● GOAL OF THE EXERCISE
Gather every line of the listing below that contains the string "указанный". Matching is case-sensitive.

● EXCERPTED DATA
>>>

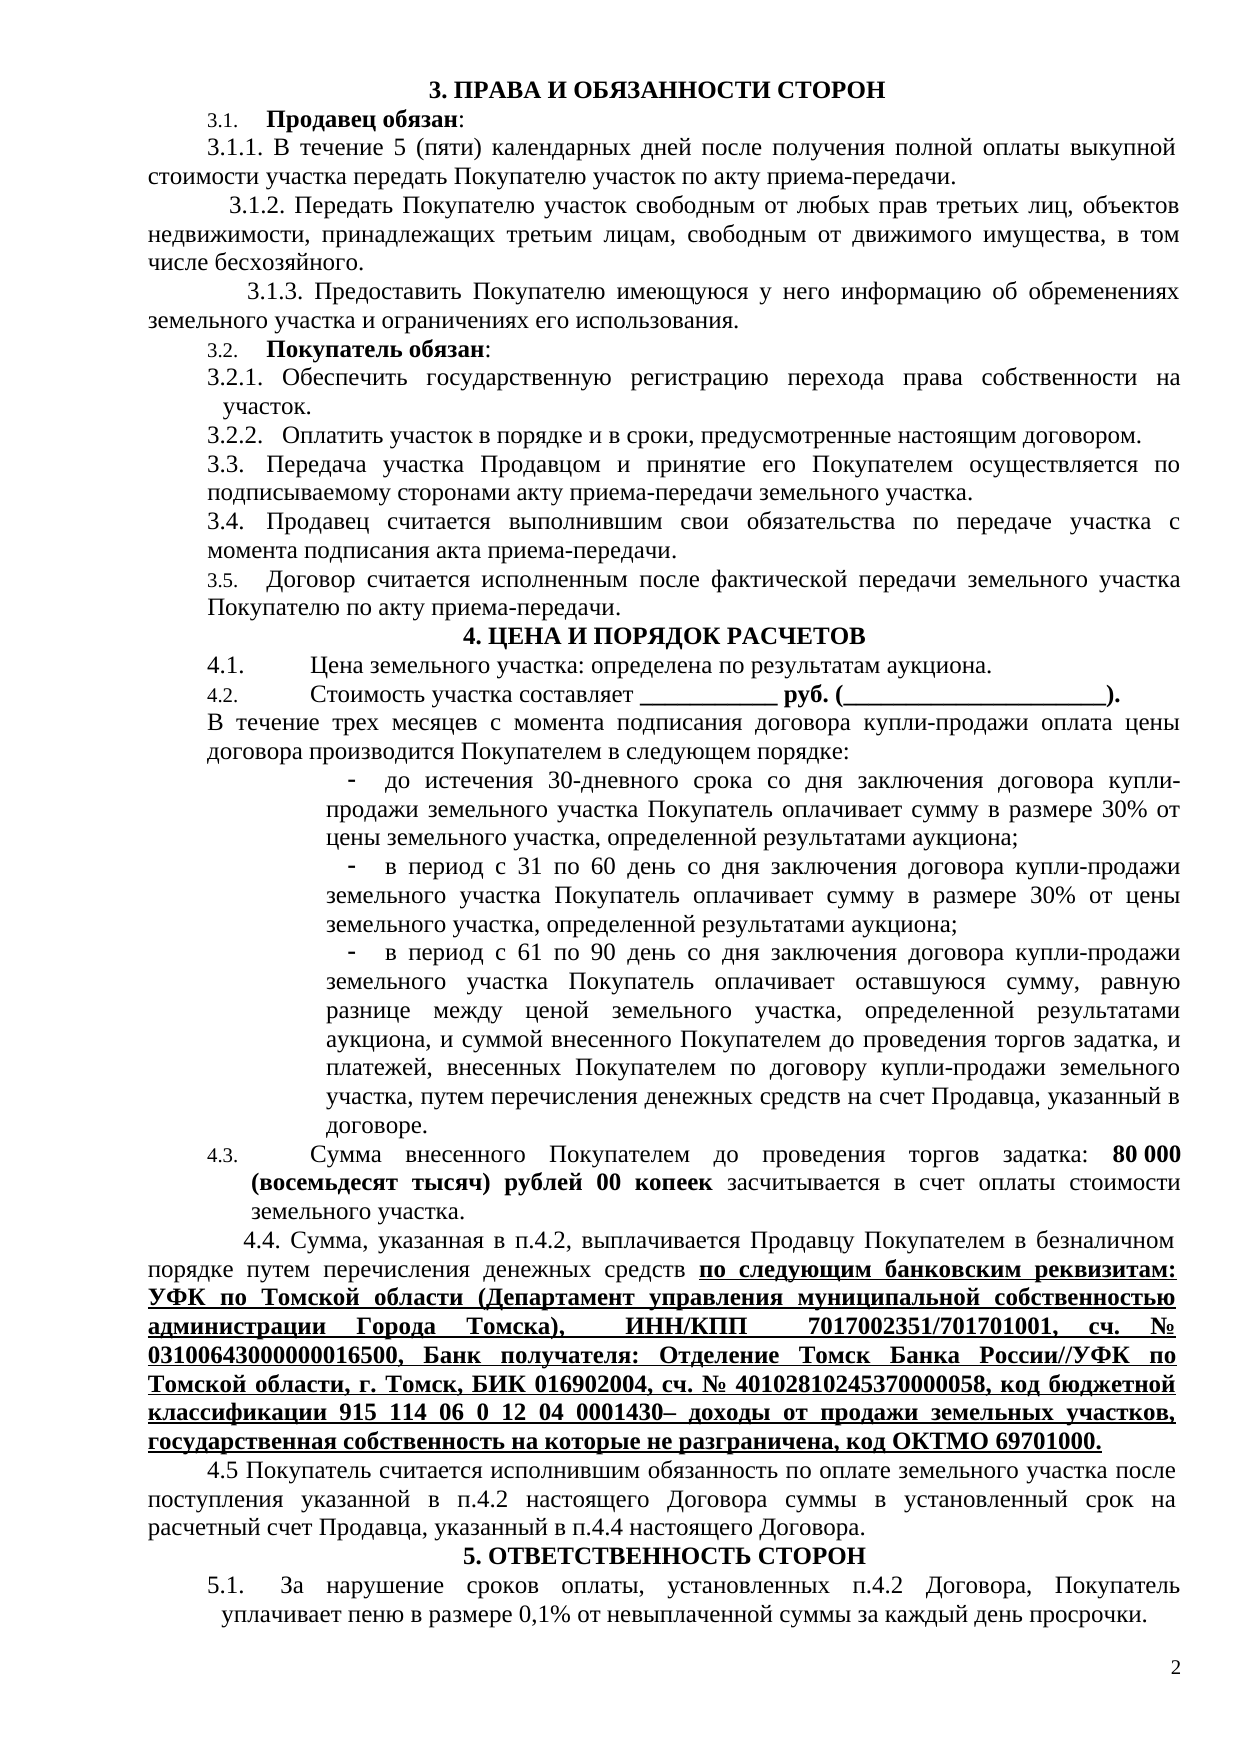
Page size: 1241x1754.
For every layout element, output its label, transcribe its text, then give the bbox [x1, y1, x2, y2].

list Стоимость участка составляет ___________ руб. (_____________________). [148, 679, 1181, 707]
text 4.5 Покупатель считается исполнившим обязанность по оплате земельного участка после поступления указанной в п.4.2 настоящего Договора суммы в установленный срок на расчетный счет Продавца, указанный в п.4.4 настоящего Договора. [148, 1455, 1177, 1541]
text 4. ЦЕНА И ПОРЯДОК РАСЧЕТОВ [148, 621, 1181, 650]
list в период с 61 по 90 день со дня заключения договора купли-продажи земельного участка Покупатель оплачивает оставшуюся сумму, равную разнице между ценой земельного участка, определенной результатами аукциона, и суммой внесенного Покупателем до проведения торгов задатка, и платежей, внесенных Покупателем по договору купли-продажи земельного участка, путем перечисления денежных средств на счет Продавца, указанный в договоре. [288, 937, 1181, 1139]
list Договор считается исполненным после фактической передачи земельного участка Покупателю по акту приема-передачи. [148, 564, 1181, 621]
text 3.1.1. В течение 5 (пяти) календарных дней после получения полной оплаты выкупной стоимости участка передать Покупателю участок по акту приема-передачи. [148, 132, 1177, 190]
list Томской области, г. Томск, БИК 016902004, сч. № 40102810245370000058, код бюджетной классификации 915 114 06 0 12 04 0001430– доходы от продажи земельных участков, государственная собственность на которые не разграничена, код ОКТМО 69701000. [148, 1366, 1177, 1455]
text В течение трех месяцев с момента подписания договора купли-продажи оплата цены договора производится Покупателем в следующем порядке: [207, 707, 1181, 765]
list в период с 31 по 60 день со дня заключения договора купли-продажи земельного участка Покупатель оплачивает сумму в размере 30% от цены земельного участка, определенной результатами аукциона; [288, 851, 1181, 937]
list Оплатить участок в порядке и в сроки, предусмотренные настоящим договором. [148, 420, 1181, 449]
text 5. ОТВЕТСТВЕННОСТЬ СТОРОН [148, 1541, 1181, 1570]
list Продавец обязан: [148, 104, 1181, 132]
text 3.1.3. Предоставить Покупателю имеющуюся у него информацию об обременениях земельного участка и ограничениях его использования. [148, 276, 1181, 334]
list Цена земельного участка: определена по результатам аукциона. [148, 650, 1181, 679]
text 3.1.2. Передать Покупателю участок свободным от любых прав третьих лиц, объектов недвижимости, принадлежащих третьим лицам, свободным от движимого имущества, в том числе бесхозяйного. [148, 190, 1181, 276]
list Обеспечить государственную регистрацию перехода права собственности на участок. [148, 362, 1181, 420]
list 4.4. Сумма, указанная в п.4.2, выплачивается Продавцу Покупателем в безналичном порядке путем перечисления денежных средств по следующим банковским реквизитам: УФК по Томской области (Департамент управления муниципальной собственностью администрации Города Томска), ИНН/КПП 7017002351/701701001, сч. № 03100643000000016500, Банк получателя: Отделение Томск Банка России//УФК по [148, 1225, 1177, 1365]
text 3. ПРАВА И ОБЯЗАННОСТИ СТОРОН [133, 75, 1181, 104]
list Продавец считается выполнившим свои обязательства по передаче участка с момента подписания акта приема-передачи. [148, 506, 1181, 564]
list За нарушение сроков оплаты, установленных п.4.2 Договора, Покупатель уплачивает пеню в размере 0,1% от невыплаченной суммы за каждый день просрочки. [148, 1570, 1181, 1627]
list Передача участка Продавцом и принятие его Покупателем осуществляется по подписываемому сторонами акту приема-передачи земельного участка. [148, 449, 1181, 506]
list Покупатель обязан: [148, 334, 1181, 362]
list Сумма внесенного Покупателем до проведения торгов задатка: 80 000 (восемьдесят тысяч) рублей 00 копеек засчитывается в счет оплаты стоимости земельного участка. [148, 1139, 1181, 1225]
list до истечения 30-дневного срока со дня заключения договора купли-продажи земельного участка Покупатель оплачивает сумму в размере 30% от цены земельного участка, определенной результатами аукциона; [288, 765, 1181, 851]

<<<
>>>

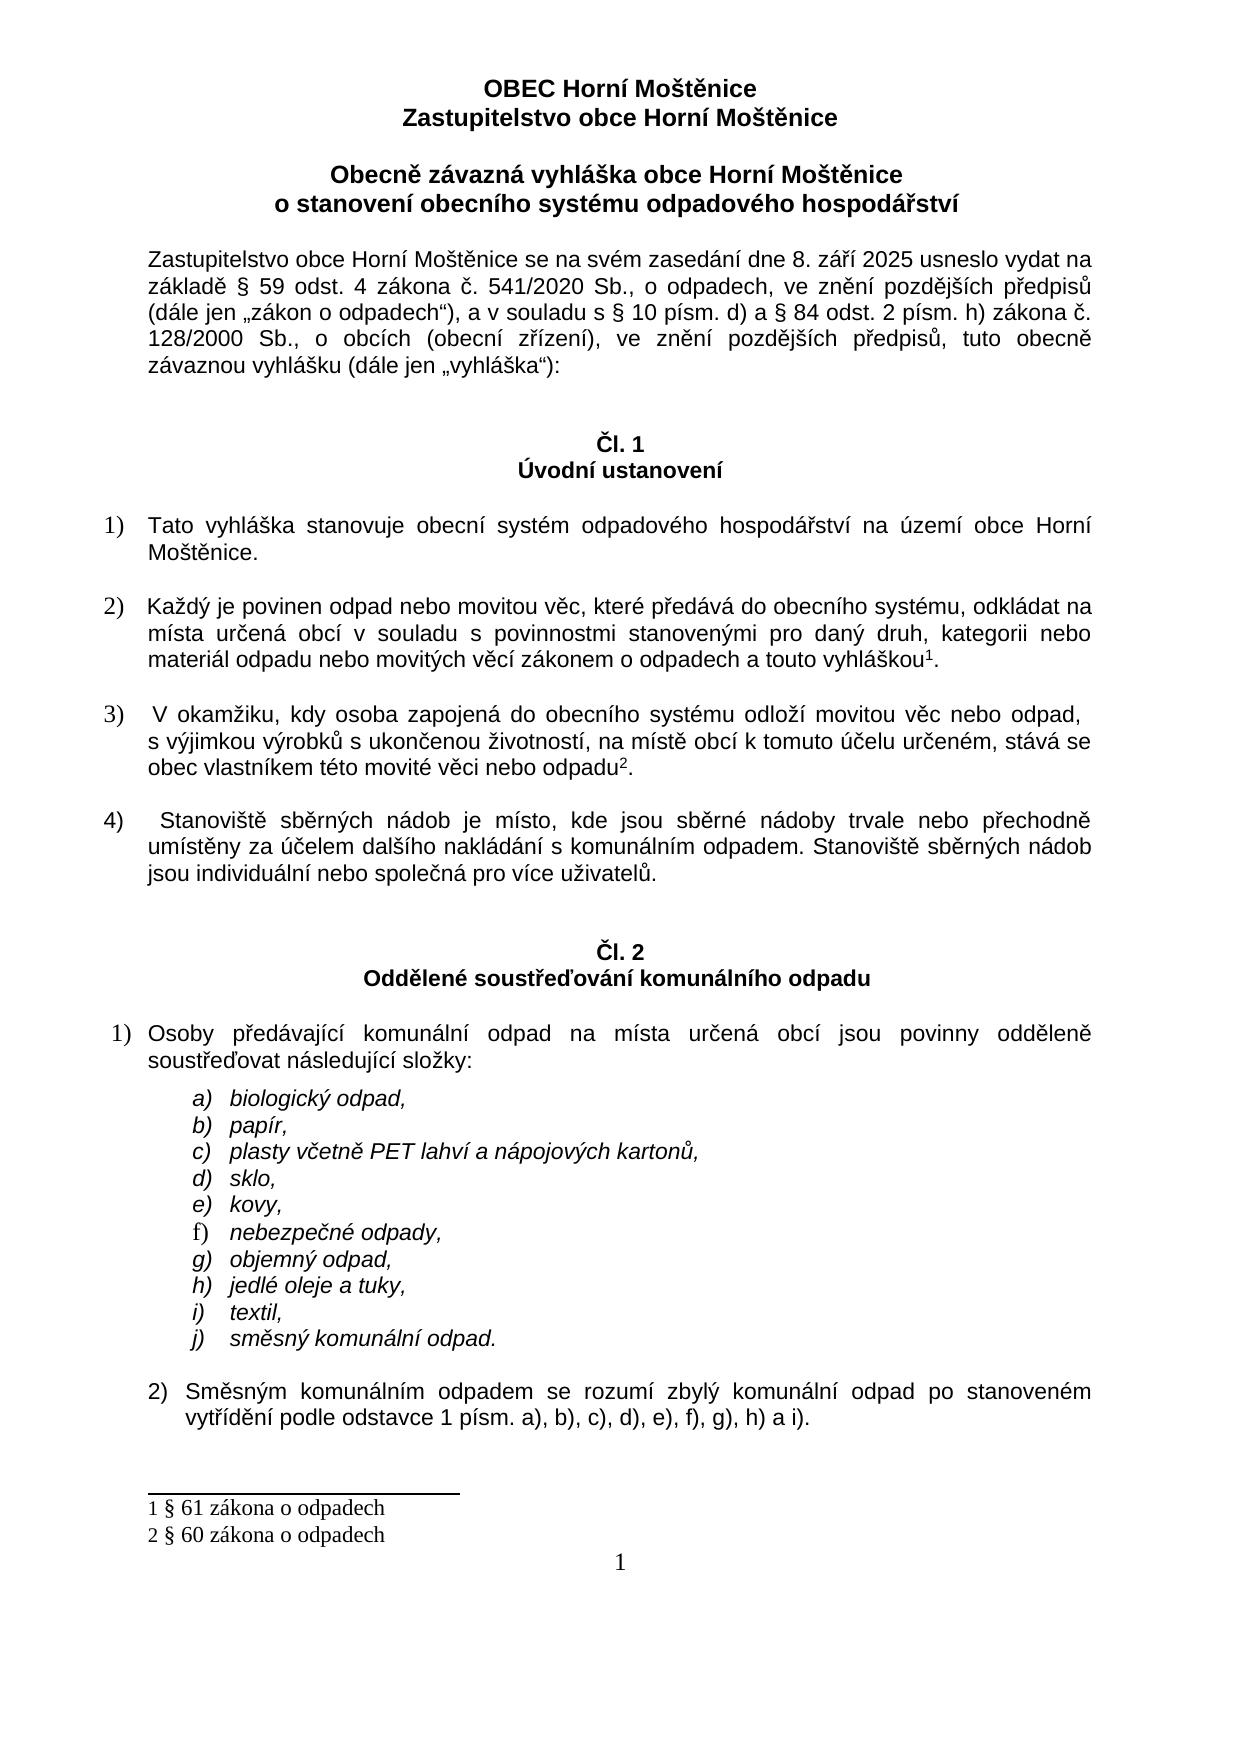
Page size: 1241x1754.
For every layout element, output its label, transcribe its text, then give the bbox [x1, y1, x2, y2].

<<<

● RESULT OF THIS EXERCISE
text 4.5 Покупатель считается исполнившим обязанность по оплате земельного участка после поступления указанной в п.4.2 настоящего Договора суммы в установленный срок на расчетный счет Продавца, указанный в п.4.4 настоящего Договора. [148, 1455, 1177, 1541]
list в период с 61 по 90 день со дня заключения договора купли-продажи земельного участка Покупатель оплачивает оставшуюся сумму, равную разнице между ценой земельного участка, определенной результатами аукциона, и суммой внесенного Покупателем до проведения торгов задатка, и платежей, внесенных Покупателем по договору купли-продажи земельного участка, путем перечисления денежных средств на счет Продавца, указанный в договоре. [288, 937, 1181, 1139]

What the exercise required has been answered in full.